_Extracted records_:
* * * * * * * * *

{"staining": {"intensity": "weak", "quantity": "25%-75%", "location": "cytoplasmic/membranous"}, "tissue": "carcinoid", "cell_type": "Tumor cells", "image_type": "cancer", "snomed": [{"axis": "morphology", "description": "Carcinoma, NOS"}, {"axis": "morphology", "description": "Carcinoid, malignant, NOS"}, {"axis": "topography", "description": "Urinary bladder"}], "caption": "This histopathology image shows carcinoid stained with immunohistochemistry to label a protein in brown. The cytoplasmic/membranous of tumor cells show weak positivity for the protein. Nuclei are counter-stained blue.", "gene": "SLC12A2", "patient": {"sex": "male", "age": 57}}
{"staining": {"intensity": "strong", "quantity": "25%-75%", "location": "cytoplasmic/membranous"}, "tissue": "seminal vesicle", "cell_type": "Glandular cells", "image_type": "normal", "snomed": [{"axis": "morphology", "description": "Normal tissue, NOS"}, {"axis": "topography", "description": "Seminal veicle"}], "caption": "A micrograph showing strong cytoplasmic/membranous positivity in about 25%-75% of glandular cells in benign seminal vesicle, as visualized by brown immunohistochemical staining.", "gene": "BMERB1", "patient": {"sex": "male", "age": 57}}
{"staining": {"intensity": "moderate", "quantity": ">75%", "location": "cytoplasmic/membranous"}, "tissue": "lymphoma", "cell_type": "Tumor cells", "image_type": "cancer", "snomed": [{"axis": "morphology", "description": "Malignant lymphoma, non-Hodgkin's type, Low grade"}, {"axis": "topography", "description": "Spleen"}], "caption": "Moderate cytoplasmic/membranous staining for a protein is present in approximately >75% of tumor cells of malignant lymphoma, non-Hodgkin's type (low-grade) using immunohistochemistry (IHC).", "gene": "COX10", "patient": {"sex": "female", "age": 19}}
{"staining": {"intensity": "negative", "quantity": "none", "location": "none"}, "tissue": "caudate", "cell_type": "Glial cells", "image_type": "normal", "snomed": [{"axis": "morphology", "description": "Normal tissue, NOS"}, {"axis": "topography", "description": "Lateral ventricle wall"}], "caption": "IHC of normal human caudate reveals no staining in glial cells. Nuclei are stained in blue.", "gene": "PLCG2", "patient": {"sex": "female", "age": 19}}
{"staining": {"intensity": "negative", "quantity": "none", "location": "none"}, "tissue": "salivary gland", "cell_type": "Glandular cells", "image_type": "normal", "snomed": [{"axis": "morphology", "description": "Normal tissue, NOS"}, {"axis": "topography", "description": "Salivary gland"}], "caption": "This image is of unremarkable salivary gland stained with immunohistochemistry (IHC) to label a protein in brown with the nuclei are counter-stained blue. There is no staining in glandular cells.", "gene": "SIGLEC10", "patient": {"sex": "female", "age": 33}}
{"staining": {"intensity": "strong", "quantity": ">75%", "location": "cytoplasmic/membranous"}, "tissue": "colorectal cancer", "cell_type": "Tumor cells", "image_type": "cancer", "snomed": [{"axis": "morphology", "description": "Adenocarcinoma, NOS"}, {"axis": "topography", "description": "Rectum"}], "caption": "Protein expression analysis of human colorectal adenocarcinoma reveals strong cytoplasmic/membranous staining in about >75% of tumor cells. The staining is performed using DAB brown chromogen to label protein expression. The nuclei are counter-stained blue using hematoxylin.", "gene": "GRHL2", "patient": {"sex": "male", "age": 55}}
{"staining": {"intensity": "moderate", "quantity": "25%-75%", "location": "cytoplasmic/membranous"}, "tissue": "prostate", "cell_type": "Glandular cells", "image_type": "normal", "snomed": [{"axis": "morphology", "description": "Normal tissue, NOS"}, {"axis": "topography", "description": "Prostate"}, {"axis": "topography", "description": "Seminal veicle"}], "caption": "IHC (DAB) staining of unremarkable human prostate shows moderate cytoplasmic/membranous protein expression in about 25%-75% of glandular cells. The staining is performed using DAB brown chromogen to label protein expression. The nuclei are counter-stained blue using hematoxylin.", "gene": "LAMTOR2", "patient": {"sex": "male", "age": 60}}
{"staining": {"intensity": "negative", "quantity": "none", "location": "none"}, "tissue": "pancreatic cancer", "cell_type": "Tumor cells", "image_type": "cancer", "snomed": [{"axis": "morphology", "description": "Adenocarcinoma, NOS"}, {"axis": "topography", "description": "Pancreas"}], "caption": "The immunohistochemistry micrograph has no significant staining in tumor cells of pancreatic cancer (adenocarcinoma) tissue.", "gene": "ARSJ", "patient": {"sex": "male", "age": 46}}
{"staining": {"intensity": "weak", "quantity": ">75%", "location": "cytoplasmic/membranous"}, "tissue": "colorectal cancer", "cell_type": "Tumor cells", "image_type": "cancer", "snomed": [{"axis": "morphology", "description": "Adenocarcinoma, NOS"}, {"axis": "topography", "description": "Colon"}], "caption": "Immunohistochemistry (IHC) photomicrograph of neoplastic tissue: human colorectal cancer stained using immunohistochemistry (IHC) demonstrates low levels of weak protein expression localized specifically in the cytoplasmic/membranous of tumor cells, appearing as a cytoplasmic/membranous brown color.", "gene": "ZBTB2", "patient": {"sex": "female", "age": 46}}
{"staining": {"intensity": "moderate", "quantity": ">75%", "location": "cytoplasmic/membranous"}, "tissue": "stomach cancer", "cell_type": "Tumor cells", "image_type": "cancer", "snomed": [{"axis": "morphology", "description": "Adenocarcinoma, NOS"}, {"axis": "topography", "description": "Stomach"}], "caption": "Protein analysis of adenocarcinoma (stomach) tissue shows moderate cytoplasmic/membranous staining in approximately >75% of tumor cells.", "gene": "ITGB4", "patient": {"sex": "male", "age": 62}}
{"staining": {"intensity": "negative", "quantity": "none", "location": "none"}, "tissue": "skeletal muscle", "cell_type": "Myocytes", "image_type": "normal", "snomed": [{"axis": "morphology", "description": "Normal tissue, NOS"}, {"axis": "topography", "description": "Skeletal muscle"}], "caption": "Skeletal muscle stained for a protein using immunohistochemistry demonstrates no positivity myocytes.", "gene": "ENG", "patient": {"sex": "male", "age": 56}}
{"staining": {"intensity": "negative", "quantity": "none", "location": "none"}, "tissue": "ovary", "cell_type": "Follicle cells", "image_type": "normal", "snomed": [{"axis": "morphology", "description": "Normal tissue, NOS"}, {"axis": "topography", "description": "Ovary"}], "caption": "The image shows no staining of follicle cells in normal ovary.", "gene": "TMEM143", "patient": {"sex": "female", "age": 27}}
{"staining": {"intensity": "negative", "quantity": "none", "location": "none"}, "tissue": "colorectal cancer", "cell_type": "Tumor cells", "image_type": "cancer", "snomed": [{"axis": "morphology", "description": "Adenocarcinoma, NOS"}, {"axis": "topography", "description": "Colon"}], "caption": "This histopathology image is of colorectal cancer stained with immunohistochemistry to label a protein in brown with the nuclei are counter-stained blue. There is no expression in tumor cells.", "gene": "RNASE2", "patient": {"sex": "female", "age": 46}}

* * * * * * * * *

_Try it_: Retype the entries above exactly as they appear.

_Solution_:
{"staining": {"intensity": "weak", "quantity": "25%-75%", "location": "cytoplasmic/membranous"}, "tissue": "carcinoid", "cell_type": "Tumor cells", "image_type": "cancer", "snomed": [{"axis": "morphology", "description": "Carcinoma, NOS"}, {"axis": "morphology", "description": "Carcinoid, malignant, NOS"}, {"axis": "topography", "description": "Urinary bladder"}], "caption": "This histopathology image shows carcinoid stained with immunohistochemistry to label a protein in brown. The cytoplasmic/membranous of tumor cells show weak positivity for the protein. Nuclei are counter-stained blue.", "gene": "SLC12A2", "patient": {"sex": "male", "age": 57}}
{"staining": {"intensity": "strong", "quantity": "25%-75%", "location": "cytoplasmic/membranous"}, "tissue": "seminal vesicle", "cell_type": "Glandular cells", "image_type": "normal", "snomed": [{"axis": "morphology", "description": "Normal tissue, NOS"}, {"axis": "topography", "description": "Seminal veicle"}], "caption": "A micrograph showing strong cytoplasmic/membranous positivity in about 25%-75% of glandular cells in benign seminal vesicle, as visualized by brown immunohistochemical staining.", "gene": "BMERB1", "patient": {"sex": "male", "age": 57}}
{"staining": {"intensity": "moderate", "quantity": ">75%", "location": "cytoplasmic/membranous"}, "tissue": "lymphoma", "cell_type": "Tumor cells", "image_type": "cancer", "snomed": [{"axis": "morphology", "description": "Malignant lymphoma, non-Hodgkin's type, Low grade"}, {"axis": "topography", "description": "Spleen"}], "caption": "Moderate cytoplasmic/membranous staining for a protein is present in approximately >75% of tumor cells of malignant lymphoma, non-Hodgkin's type (low-grade) using immunohistochemistry (IHC).", "gene": "COX10", "patient": {"sex": "female", "age": 19}}
{"staining": {"intensity": "negative", "quantity": "none", "location": "none"}, "tissue": "caudate", "cell_type": "Glial cells", "image_type": "normal", "snomed": [{"axis": "morphology", "description": "Normal tissue, NOS"}, {"axis": "topography", "description": "Lateral ventricle wall"}], "caption": "IHC of normal human caudate reveals no staining in glial cells. Nuclei are stained in blue.", "gene": "PLCG2", "patient": {"sex": "female", "age": 19}}
{"staining": {"intensity": "negative", "quantity": "none", "location": "none"}, "tissue": "salivary gland", "cell_type": "Glandular cells", "image_type": "normal", "snomed": [{"axis": "morphology", "description": "Normal tissue, NOS"}, {"axis": "topography", "description": "Salivary gland"}], "caption": "This image is of unremarkable salivary gland stained with immunohistochemistry (IHC) to label a protein in brown with the nuclei are counter-stained blue. There is no staining in glandular cells.", "gene": "SIGLEC10", "patient": {"sex": "female", "age": 33}}
{"staining": {"intensity": "strong", "quantity": ">75%", "location": "cytoplasmic/membranous"}, "tissue": "colorectal cancer", "cell_type": "Tumor cells", "image_type": "cancer", "snomed": [{"axis": "morphology", "description": "Adenocarcinoma, NOS"}, {"axis": "topography", "description": "Rectum"}], "caption": "Protein expression analysis of human colorectal adenocarcinoma reveals strong cytoplasmic/membranous staining in about >75% of tumor cells. The staining is performed using DAB brown chromogen to label protein expression. The nuclei are counter-stained blue using hematoxylin.", "gene": "GRHL2", "patient": {"sex": "male", "age": 55}}
{"staining": {"intensity": "moderate", "quantity": "25%-75%", "location": "cytoplasmic/membranous"}, "tissue": "prostate", "cell_type": "Glandular cells", "image_type": "normal", "snomed": [{"axis": "morphology", "description": "Normal tissue, NOS"}, {"axis": "topography", "description": "Prostate"}, {"axis": "topography", "description": "Seminal veicle"}], "caption": "IHC (DAB) staining of unremarkable human prostate shows moderate cytoplasmic/membranous protein expression in about 25%-75% of glandular cells. The staining is performed using DAB brown chromogen to label protein expression. The nuclei are counter-stained blue using hematoxylin.", "gene": "LAMTOR2", "patient": {"sex": "male", "age": 60}}
{"staining": {"intensity": "negative", "quantity": "none", "location": "none"}, "tissue": "pancreatic cancer", "cell_type": "Tumor cells", "image_type": "cancer", "snomed": [{"axis": "morphology", "description": "Adenocarcinoma, NOS"}, {"axis": "topography", "description": "Pancreas"}], "caption": "The immunohistochemistry micrograph has no significant staining in tumor cells of pancreatic cancer (adenocarcinoma) tissue.", "gene": "ARSJ", "patient": {"sex": "male", "age": 46}}
{"staining": {"intensity": "weak", "quantity": ">75%", "location": "cytoplasmic/membranous"}, "tissue": "colorectal cancer", "cell_type": "Tumor cells", "image_type": "cancer", "snomed": [{"axis": "morphology", "description": "Adenocarcinoma, NOS"}, {"axis": "topography", "description": "Colon"}], "caption": "Immunohistochemistry (IHC) photomicrograph of neoplastic tissue: human colorectal cancer stained using immunohistochemistry (IHC) demonstrates low levels of weak protein expression localized specifically in the cytoplasmic/membranous of tumor cells, appearing as a cytoplasmic/membranous brown color.", "gene": "ZBTB2", "patient": {"sex": "female", "age": 46}}
{"staining": {"intensity": "moderate", "quantity": ">75%", "location": "cytoplasmic/membranous"}, "tissue": "stomach cancer", "cell_type": "Tumor cells", "image_type": "cancer", "snomed": [{"axis": "morphology", "description": "Adenocarcinoma, NOS"}, {"axis": "topography", "description": "Stomach"}], "caption": "Protein analysis of adenocarcinoma (stomach) tissue shows moderate cytoplasmic/membranous staining in approximately >75% of tumor cells.", "gene": "ITGB4", "patient": {"sex": "male", "age": 62}}
{"staining": {"intensity": "negative", "quantity": "none", "location": "none"}, "tissue": "skeletal muscle", "cell_type": "Myocytes", "image_type": "normal", "snomed": [{"axis": "morphology", "description": "Normal tissue, NOS"}, {"axis": "topography", "description": "Skeletal muscle"}], "caption": "Skeletal muscle stained for a protein using immunohistochemistry demonstrates no positivity myocytes.", "gene": "ENG", "patient": {"sex": "male", "age": 56}}
{"staining": {"intensity": "negative", "quantity": "none", "location": "none"}, "tissue": "ovary", "cell_type": "Follicle cells", "image_type": "normal", "snomed": [{"axis": "morphology", "description": "Normal tissue, NOS"}, {"axis": "topography", "description": "Ovary"}], "caption": "The image shows no staining of follicle cells in normal ovary.", "gene": "TMEM143", "patient": {"sex": "female", "age": 27}}
{"staining": {"intensity": "negative", "quantity": "none", "location": "none"}, "tissue": "colorectal cancer", "cell_type": "Tumor cells", "image_type": "cancer", "snomed": [{"axis": "morphology", "description": "Adenocarcinoma, NOS"}, {"axis": "topography", "description": "Colon"}], "caption": "This histopathology image is of colorectal cancer stained with immunohistochemistry to label a protein in brown with the nuclei are counter-stained blue. There is no expression in tumor cells.", "gene": "RNASE2", "patient": {"sex": "female", "age": 46}}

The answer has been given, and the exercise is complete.